Text block
┄┄┄┄┄┄┄┄┄┄
Interview with Beth Shutt,
Professional Triathlete


Beth Shutt, Professional Triathlete

Beth Shutt and I have known each other for several years–as internet friends! Although we have never met in person, I have had the pleasure of watching her athletic career skyrocket via social media. Racing for the second year as a professional triathlete, her most recent accomplishment was finishing 5th pro at Ironman Muncie 70.3. This year has been a successful one for this gal from Pittsburg, Pennsylvania–four top ten finishes, two of which were top five places.

I turned to Beth a few years ago to fine tune my eating habits, because in addition to being an accomplished athlete, Beth is also a registered dietician. She combines these two passions (sports and nutrition) to provide customized fuel planning specifically for athletes through her business, The Athlete’s Eutrophia.

Recently, I asked Beth if she would be willing to share some of her nutrition tips and tricks, and she happily agreed.


When did you realize the importance of proper re/fueling and how it effects your success?
┄┄┄┄┄┄┄┄┄┄
A few records
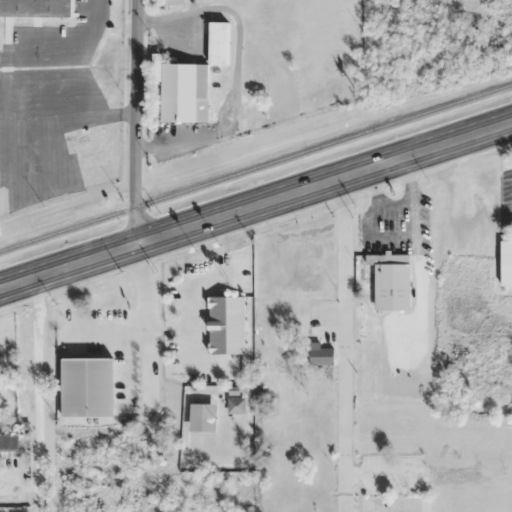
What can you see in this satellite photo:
building: (36, 8)
road: (134, 121)
railway: (255, 166)
road: (256, 202)
building: (511, 263)
building: (390, 280)
building: (225, 324)
building: (321, 355)
building: (86, 387)
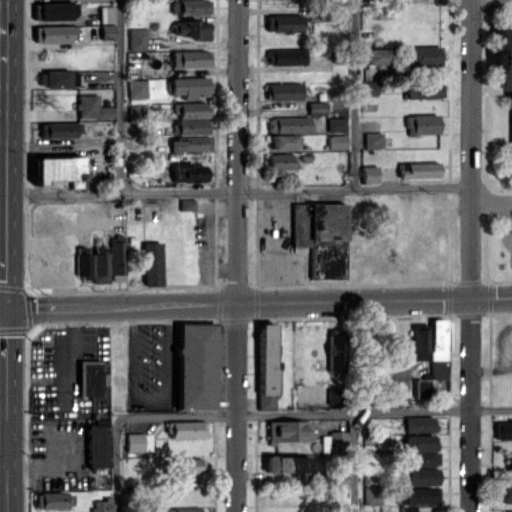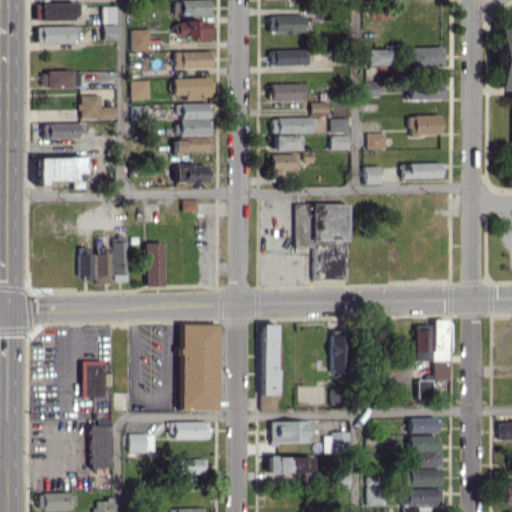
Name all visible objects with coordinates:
building: (191, 7)
road: (484, 8)
building: (54, 11)
building: (107, 14)
building: (285, 23)
building: (191, 28)
building: (108, 31)
building: (58, 33)
building: (138, 39)
building: (426, 55)
building: (287, 56)
building: (378, 56)
building: (191, 58)
building: (503, 59)
building: (504, 60)
building: (61, 78)
road: (4, 83)
building: (190, 86)
building: (137, 88)
building: (371, 88)
building: (286, 91)
building: (425, 91)
road: (355, 94)
road: (119, 97)
building: (92, 107)
building: (317, 108)
building: (192, 118)
building: (289, 124)
building: (337, 124)
building: (423, 124)
building: (60, 129)
building: (374, 140)
building: (284, 141)
building: (337, 141)
building: (191, 144)
road: (473, 150)
building: (281, 162)
building: (59, 169)
building: (419, 170)
building: (190, 172)
building: (370, 174)
road: (239, 191)
road: (492, 201)
building: (187, 204)
parking lot: (508, 224)
road: (281, 231)
building: (322, 236)
road: (5, 237)
building: (118, 255)
road: (239, 256)
building: (83, 262)
building: (153, 263)
building: (102, 264)
parking lot: (281, 273)
road: (492, 299)
road: (238, 304)
road: (2, 307)
traffic signals: (5, 308)
building: (420, 341)
building: (439, 349)
building: (336, 350)
road: (5, 364)
building: (196, 366)
building: (267, 366)
building: (89, 377)
building: (422, 388)
building: (335, 396)
road: (472, 406)
road: (315, 414)
building: (420, 424)
building: (503, 429)
building: (286, 430)
building: (139, 441)
building: (334, 441)
building: (97, 445)
building: (422, 451)
road: (355, 462)
building: (509, 463)
building: (288, 464)
road: (118, 465)
building: (189, 465)
road: (4, 466)
building: (420, 476)
building: (339, 478)
building: (372, 490)
building: (506, 494)
building: (417, 498)
building: (54, 500)
building: (102, 505)
building: (183, 509)
building: (507, 511)
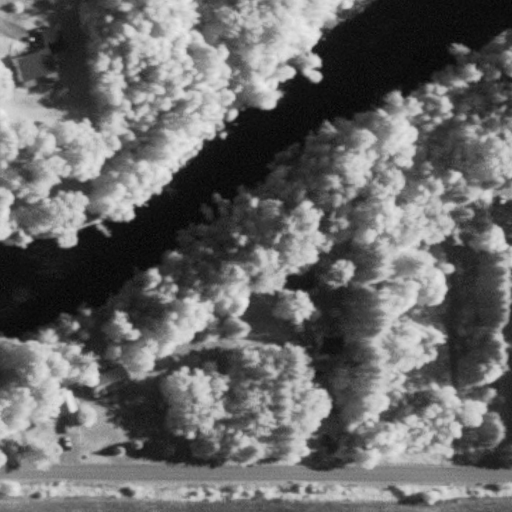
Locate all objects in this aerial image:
building: (41, 59)
river: (248, 155)
building: (297, 278)
road: (496, 334)
building: (334, 346)
building: (110, 382)
road: (255, 472)
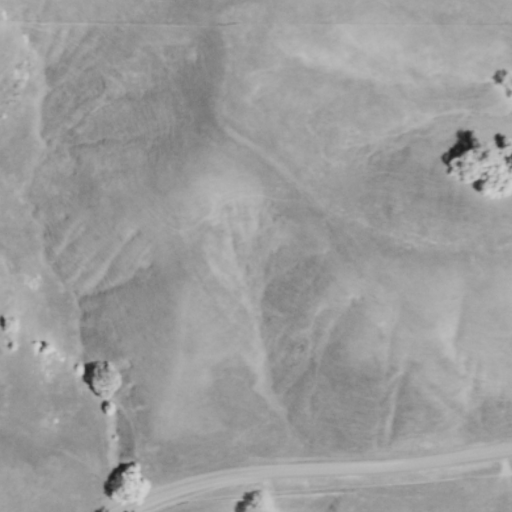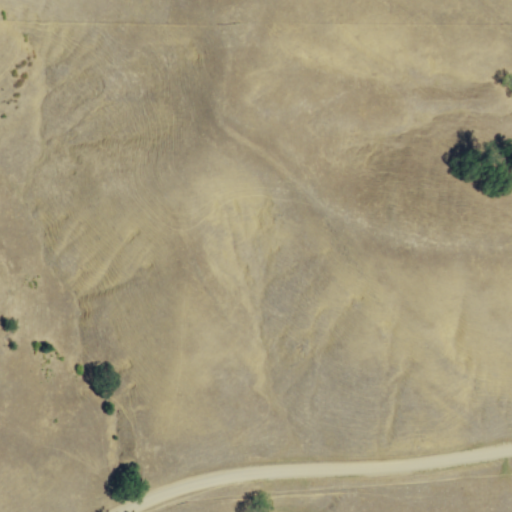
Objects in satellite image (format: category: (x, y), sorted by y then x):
road: (318, 470)
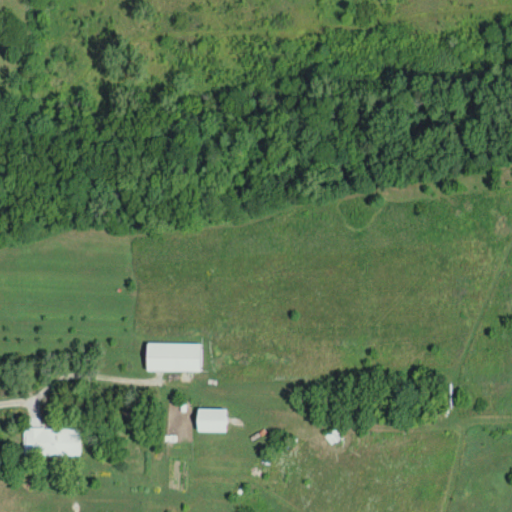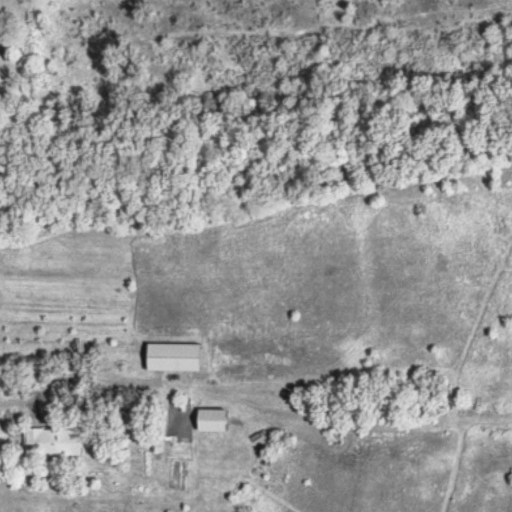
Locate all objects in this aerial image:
building: (171, 356)
building: (210, 419)
building: (50, 441)
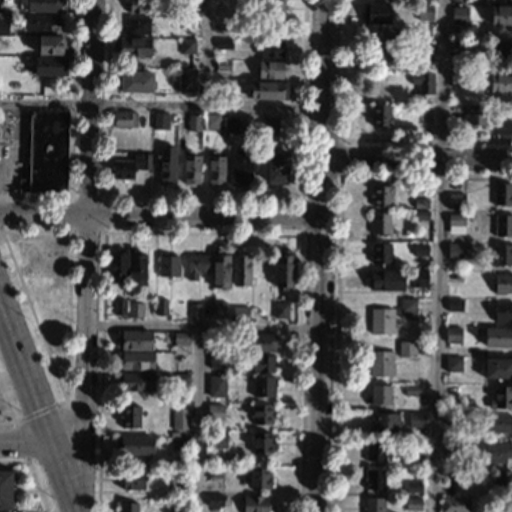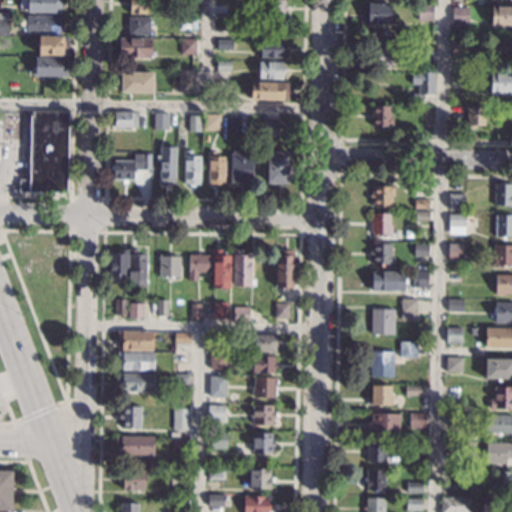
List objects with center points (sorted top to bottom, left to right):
building: (1, 0)
building: (188, 4)
building: (43, 6)
building: (43, 6)
building: (137, 6)
building: (140, 6)
building: (274, 9)
building: (274, 10)
building: (425, 11)
building: (424, 12)
building: (374, 13)
building: (378, 13)
building: (460, 15)
building: (460, 15)
building: (500, 15)
building: (501, 15)
building: (4, 22)
building: (42, 23)
building: (187, 23)
building: (42, 24)
building: (3, 25)
building: (138, 25)
building: (138, 25)
building: (223, 43)
building: (421, 43)
building: (224, 44)
building: (53, 45)
building: (53, 45)
building: (187, 45)
building: (134, 46)
building: (187, 46)
building: (503, 46)
building: (134, 47)
building: (458, 48)
building: (270, 49)
building: (271, 49)
building: (501, 50)
building: (386, 52)
building: (387, 53)
road: (208, 55)
building: (223, 65)
building: (50, 66)
building: (50, 66)
building: (270, 69)
building: (269, 70)
building: (457, 79)
building: (187, 80)
building: (186, 81)
building: (136, 82)
building: (136, 82)
building: (423, 82)
building: (501, 82)
building: (500, 83)
building: (421, 86)
building: (268, 90)
building: (269, 90)
road: (161, 109)
building: (380, 115)
building: (381, 115)
building: (426, 116)
building: (475, 116)
building: (474, 117)
building: (125, 119)
building: (124, 120)
building: (159, 121)
building: (160, 121)
building: (211, 121)
building: (210, 122)
building: (193, 123)
building: (194, 123)
building: (232, 125)
building: (233, 125)
building: (270, 127)
building: (271, 127)
building: (47, 152)
building: (46, 153)
road: (417, 157)
road: (105, 160)
building: (145, 162)
building: (165, 164)
building: (167, 164)
building: (131, 166)
building: (239, 167)
building: (240, 167)
building: (276, 167)
building: (277, 167)
building: (190, 168)
building: (191, 168)
building: (215, 168)
building: (216, 168)
building: (123, 170)
building: (502, 193)
building: (381, 195)
building: (502, 195)
road: (104, 196)
building: (381, 196)
building: (456, 201)
building: (456, 202)
building: (421, 203)
road: (160, 215)
building: (420, 215)
building: (380, 223)
building: (380, 224)
building: (456, 224)
building: (456, 224)
building: (503, 225)
building: (503, 225)
road: (0, 227)
road: (29, 229)
road: (90, 230)
road: (199, 232)
road: (1, 234)
road: (302, 234)
building: (420, 249)
building: (420, 250)
building: (454, 250)
building: (454, 250)
building: (381, 253)
building: (381, 253)
building: (501, 254)
building: (501, 254)
road: (320, 255)
building: (196, 265)
building: (196, 265)
building: (117, 266)
building: (168, 266)
building: (168, 266)
building: (127, 267)
building: (241, 267)
building: (241, 268)
building: (283, 268)
building: (284, 268)
building: (136, 269)
building: (219, 269)
building: (220, 269)
building: (454, 276)
building: (419, 278)
building: (419, 278)
building: (387, 280)
building: (387, 280)
building: (503, 284)
building: (503, 284)
building: (454, 304)
building: (454, 305)
building: (120, 306)
building: (161, 306)
building: (119, 307)
building: (161, 307)
building: (407, 308)
building: (408, 308)
building: (218, 309)
building: (219, 309)
building: (280, 309)
building: (135, 310)
building: (135, 310)
building: (195, 310)
building: (280, 310)
building: (195, 311)
building: (503, 311)
building: (503, 311)
building: (240, 314)
building: (240, 314)
building: (382, 321)
building: (382, 321)
road: (203, 327)
building: (453, 335)
building: (453, 336)
building: (498, 336)
building: (181, 337)
building: (498, 337)
building: (181, 339)
building: (135, 340)
building: (136, 340)
building: (261, 343)
building: (265, 343)
road: (308, 346)
building: (407, 349)
building: (407, 349)
building: (218, 358)
building: (218, 359)
building: (136, 361)
building: (136, 361)
building: (380, 363)
building: (381, 363)
building: (262, 364)
building: (263, 364)
building: (453, 364)
building: (453, 364)
building: (498, 368)
building: (498, 369)
building: (181, 379)
building: (182, 379)
building: (134, 382)
building: (135, 382)
building: (216, 386)
building: (217, 386)
building: (263, 386)
building: (264, 386)
building: (412, 390)
building: (413, 390)
building: (451, 392)
building: (380, 394)
building: (379, 395)
building: (501, 397)
building: (501, 398)
road: (82, 402)
road: (8, 409)
road: (38, 410)
building: (215, 413)
building: (215, 413)
building: (262, 414)
building: (262, 414)
road: (38, 415)
building: (130, 416)
building: (130, 417)
building: (180, 418)
building: (180, 418)
building: (415, 419)
building: (416, 419)
building: (451, 419)
building: (383, 423)
building: (499, 423)
building: (383, 424)
building: (498, 424)
road: (20, 440)
building: (218, 440)
building: (218, 440)
road: (23, 441)
building: (261, 442)
building: (262, 442)
building: (178, 443)
building: (179, 443)
building: (133, 445)
building: (134, 445)
building: (451, 447)
building: (375, 451)
building: (375, 451)
building: (497, 452)
building: (498, 453)
road: (32, 472)
building: (214, 472)
building: (450, 474)
building: (178, 477)
building: (258, 478)
building: (259, 478)
building: (133, 479)
building: (133, 479)
building: (374, 479)
building: (375, 479)
building: (502, 479)
building: (500, 482)
building: (413, 487)
building: (413, 487)
building: (5, 489)
building: (6, 489)
building: (464, 490)
building: (215, 499)
building: (214, 500)
building: (255, 503)
building: (255, 503)
building: (374, 504)
building: (413, 504)
building: (413, 504)
building: (454, 504)
building: (373, 505)
building: (455, 505)
building: (128, 507)
building: (128, 507)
┄┄┄┄┄┄┄┄┄┄
Problems and tasks
(A) Please condense the paragraph of the Beth Shutt interview that begins "Beth Shutt and I have known each other" into a short bulleted list of its main facts.
(B) Resume the Beth Shutt interview after its final question, writing her answer.
The rows play no part in this work.

Per-task answers
(A)
- The interviewer and Beth Shutt have been internet friends for several years but have never met in person.
- The interviewer has followed her athletic career through social media.
- She is in her second year racing as a professional triathlete.
- Her most recent accomplishment was finishing 5th pro at Ironman Muncie 70.3.
- This year she, from Pittsburg, Pennsylvania, has four top ten finishes, two of them in the top five.

(B)
I think on some level, I always knew nutrition played a huge role in athletic performance and that’s why I initially became interested in nutrition in high school, leading me to study nutrition in college to become a dietitian. Nutrition and proper fueling have always intrigued me. It wasn’t until recently though, that I really started to understand the importance of every day training nutrition and proper fueling for long course triathlon. I just started with a new coach (QT2 Systems) and the importance they place on fueling both in training and racing really surprised me. It’s such an integral part of racing well at the half and full Ironman (IM) distances, and QT2 really hammers into you the importance of taking adequate calories, fluid and electrolytes for every single workout. So far, I’ve seen it make a big difference in my training and I’m sure I’ll see it make a big difference in my racing.

How did you go about making changes (if any) to your diet to focus on training and racing?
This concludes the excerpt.